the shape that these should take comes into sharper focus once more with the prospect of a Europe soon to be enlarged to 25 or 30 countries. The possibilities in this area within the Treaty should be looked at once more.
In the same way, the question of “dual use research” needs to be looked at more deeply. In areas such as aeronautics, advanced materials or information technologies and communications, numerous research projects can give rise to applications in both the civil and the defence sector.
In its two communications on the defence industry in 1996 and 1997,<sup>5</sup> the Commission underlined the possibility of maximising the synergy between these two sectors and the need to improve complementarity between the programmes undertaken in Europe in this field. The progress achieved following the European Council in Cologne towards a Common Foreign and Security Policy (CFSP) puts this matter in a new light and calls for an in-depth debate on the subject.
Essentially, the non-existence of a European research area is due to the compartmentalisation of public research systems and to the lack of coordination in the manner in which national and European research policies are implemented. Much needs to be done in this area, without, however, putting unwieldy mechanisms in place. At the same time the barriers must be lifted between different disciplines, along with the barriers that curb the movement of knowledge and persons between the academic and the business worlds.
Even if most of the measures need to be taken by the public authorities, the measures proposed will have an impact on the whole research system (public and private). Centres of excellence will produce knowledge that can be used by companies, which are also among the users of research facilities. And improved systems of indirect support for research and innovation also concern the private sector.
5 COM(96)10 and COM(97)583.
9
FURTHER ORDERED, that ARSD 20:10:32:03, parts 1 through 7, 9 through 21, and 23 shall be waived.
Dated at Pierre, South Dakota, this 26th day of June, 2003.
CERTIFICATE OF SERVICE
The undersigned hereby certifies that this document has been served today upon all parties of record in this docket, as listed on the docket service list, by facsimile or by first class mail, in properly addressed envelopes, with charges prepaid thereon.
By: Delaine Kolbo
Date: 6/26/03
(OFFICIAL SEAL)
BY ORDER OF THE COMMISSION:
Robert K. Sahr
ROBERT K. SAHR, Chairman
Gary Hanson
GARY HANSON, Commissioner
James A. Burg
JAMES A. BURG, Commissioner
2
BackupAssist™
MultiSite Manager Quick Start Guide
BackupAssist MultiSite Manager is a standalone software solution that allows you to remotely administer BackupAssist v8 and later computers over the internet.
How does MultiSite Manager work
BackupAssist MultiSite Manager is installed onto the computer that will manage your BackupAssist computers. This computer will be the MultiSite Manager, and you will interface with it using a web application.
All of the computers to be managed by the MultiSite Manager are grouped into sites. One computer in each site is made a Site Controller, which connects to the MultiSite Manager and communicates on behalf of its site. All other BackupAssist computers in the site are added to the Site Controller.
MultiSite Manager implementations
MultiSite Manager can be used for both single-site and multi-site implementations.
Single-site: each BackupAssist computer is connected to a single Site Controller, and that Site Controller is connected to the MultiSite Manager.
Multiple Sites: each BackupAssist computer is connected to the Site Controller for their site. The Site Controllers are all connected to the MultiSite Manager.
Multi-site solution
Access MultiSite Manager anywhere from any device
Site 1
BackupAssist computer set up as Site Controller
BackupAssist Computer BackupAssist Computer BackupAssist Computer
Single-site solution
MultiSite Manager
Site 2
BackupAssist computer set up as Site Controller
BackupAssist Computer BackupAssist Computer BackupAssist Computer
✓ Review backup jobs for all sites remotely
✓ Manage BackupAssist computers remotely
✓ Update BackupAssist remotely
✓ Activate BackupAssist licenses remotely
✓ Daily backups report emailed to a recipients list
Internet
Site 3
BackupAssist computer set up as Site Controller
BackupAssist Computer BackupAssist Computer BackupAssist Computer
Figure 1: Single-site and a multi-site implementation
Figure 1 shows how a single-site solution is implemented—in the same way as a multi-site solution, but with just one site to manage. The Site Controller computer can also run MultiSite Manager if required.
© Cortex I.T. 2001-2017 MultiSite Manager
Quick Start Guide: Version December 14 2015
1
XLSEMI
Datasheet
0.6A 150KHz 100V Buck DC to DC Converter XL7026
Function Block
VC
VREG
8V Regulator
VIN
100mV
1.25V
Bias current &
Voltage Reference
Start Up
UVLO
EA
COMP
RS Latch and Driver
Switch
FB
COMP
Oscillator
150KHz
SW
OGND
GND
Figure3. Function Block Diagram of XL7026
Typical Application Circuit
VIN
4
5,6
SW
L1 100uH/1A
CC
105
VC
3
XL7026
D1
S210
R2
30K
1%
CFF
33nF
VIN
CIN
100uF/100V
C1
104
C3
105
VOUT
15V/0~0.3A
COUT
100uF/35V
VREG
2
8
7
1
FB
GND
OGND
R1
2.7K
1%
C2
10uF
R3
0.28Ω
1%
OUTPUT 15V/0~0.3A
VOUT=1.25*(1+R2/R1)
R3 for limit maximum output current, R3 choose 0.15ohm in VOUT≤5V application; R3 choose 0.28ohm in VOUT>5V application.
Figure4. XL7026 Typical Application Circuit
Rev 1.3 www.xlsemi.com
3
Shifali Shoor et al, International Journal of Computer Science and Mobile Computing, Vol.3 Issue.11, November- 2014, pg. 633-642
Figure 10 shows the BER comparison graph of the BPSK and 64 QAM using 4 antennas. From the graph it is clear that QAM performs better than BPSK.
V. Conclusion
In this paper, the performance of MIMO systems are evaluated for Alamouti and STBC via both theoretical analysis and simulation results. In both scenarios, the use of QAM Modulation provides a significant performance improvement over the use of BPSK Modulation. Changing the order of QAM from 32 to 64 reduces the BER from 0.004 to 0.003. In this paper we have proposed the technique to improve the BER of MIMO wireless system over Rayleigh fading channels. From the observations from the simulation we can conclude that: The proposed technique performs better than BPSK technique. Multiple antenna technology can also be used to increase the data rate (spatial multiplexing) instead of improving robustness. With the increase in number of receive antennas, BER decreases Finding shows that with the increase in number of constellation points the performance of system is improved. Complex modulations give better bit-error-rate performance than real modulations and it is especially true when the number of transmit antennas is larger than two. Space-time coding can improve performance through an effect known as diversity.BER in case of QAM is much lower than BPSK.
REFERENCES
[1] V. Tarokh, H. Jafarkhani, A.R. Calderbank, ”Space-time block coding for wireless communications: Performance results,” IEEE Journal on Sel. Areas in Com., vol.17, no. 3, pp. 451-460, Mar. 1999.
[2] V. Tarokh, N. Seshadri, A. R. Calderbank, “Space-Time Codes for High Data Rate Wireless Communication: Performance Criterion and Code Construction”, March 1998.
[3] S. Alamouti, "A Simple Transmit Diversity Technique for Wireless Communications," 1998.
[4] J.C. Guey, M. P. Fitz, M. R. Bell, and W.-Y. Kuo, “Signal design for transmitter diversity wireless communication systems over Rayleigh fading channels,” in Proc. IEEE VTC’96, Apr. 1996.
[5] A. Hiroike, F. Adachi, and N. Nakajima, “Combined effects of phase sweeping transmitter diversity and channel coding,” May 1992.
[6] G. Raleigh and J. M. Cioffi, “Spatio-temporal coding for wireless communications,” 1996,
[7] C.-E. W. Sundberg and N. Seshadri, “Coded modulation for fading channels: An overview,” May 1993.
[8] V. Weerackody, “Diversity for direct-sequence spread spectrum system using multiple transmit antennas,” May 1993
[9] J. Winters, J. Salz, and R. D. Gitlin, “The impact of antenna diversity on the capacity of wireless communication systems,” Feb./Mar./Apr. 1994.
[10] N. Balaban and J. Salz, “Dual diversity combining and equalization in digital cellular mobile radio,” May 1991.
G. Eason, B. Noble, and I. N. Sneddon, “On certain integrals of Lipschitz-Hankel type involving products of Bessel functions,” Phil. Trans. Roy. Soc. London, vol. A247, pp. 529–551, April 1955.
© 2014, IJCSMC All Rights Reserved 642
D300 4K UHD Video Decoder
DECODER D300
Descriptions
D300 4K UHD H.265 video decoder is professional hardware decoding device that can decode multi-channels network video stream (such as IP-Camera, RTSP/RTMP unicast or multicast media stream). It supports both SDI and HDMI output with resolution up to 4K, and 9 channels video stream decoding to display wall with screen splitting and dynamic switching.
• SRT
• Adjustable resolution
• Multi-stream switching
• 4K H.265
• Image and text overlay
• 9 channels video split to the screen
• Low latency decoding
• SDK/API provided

WHAT TO WORK ON | Search the data for the string "into". List each line that has it.

ANSWER TO THIS PROBLEM |
the shape that these should take comes into sharper focus once more with the prospect of a Europe soon to be enlarged to 25 or 30 countries. The possibilities in this area within the Treaty should be looked at once more.
All of the computers to be managed by the MultiSite Manager are grouped into sites. One computer in each site is made a Site Controller, which connects to the MultiSite Manager and communicates on behalf of its site. All other BackupAssist computers in the site are added to the Site Controller.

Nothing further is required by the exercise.